# ACTIVITY
Give back all of the data exactly as it stands, with the pictures removed.

# DATA PROVIDED
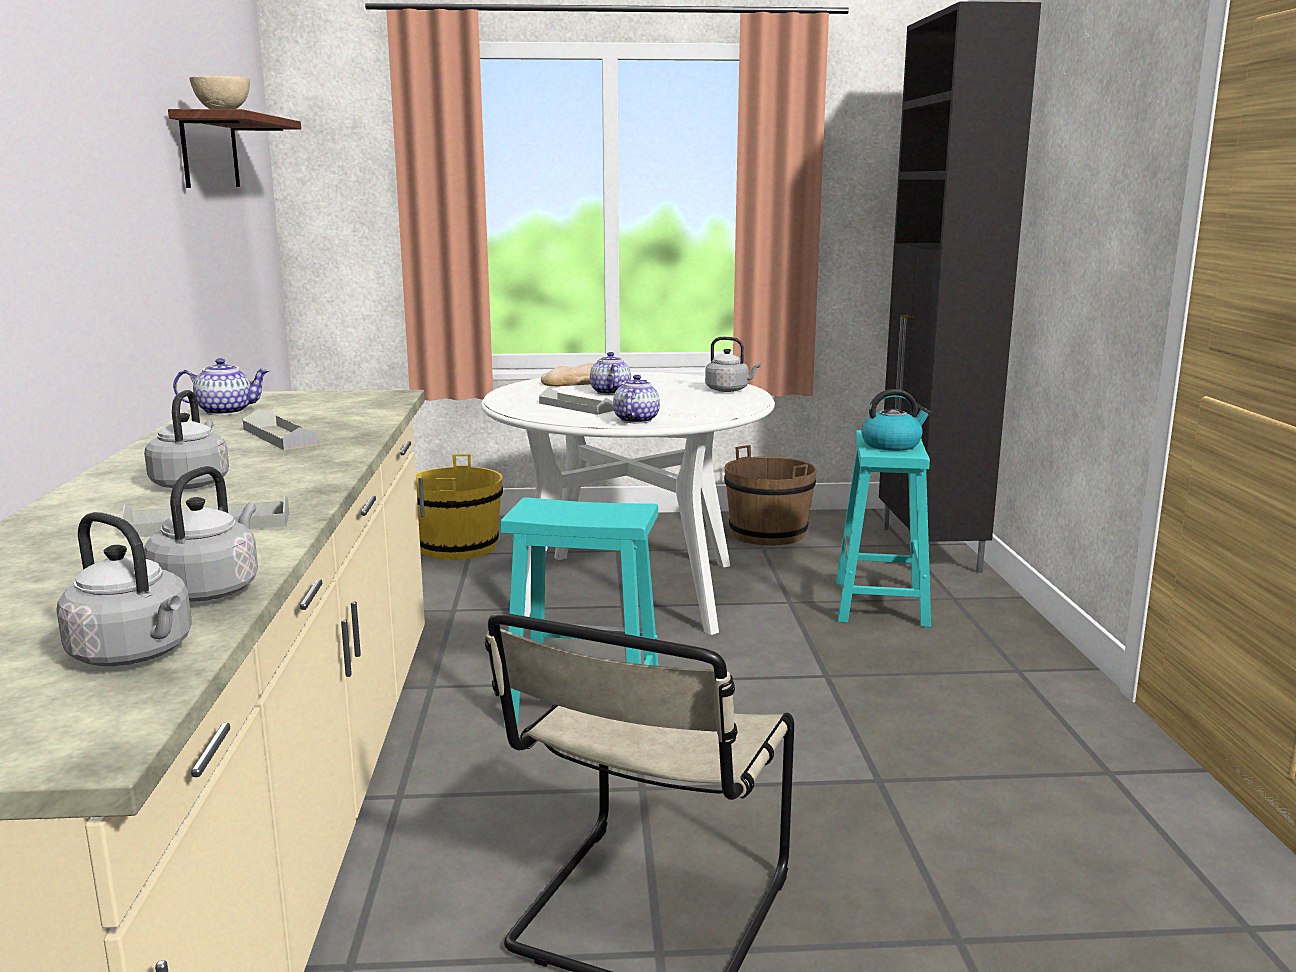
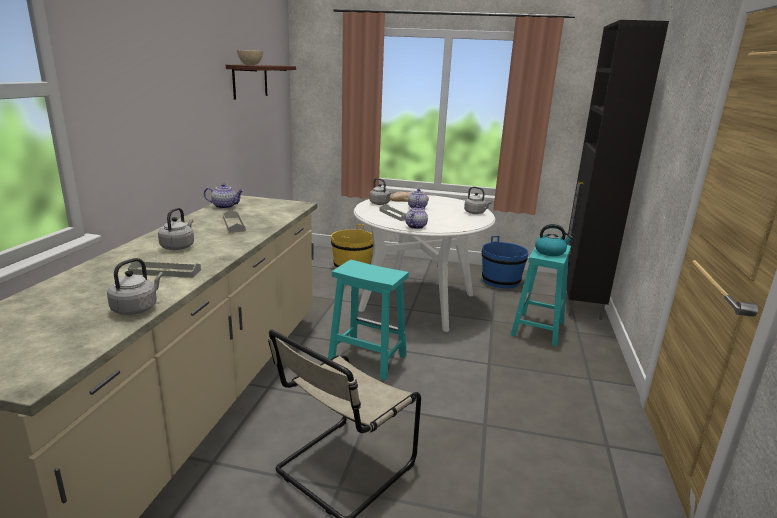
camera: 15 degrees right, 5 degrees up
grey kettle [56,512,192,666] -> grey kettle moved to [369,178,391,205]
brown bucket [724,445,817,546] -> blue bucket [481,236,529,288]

# WRITTEN ANSWER
camera: 15 degrees right, 5 degrees up
grey kettle [56,512,192,666] -> grey kettle moved to [369,178,391,205]
brown bucket [724,445,817,546] -> blue bucket [481,236,529,288]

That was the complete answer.